From looking through the logs at other requests to dev.azure.com, it does not appear to stall even if a 403 is returned.

It may or may not be relevant, but we did have to move our scaling set to a different region a few weeks ago because instances got stuck and jobs were not running. We moved it back yesterday.

samdoran commented 3 years ago

It looks like it is hanging on the requests.get() call here.

https://github.com/ansible/ansibullbot/blob/3a51e2a365fa4c6647cf4a02fc80ca54f187f18d/ansibullbot/utils/net_tools.py#L22-L24

Hopefully setting a timeout is all that's needed.

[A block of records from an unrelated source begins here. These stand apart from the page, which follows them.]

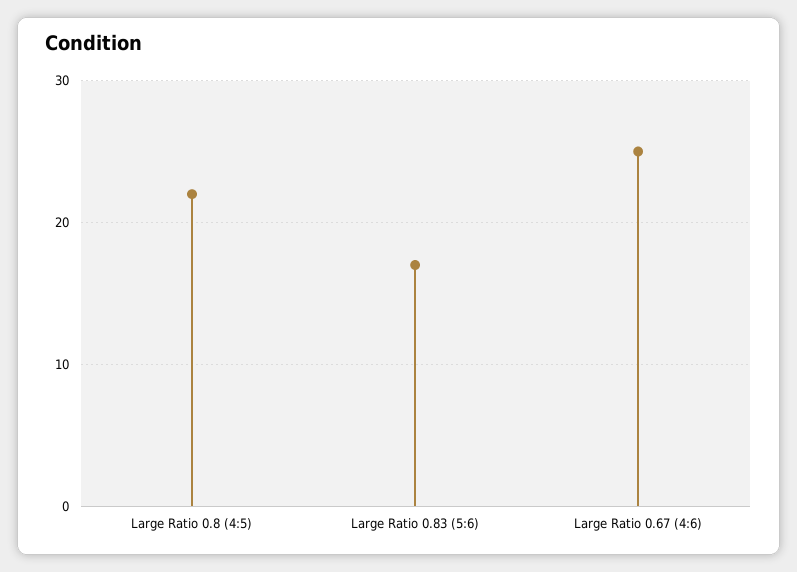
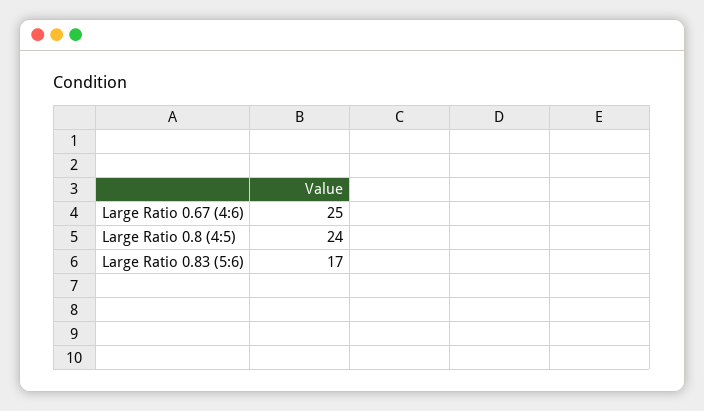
  {
-   "Large Ratio 0.8 (4:5)": 22,
+   "Large Ratio 0.8 (4:5)": 24,
    "Large Ratio 0.83 (5:6)": 17,
    "Large Ratio 0.67 (4:6)": 25
  }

samdoran commented 3 years ago

From looking at the logs, I believe this is the fetch() call that is getting stuck:

https://github.com/ansible/ansibullbot/blob/3a51e2a365fa4c6647cf4a02fc80ca54f187f18d/ansibullbot/ci/azp.py#L104-L105

samdoran commented 3 years ago

As another data point, I have not seen these requests hang since opening this issue yesterday.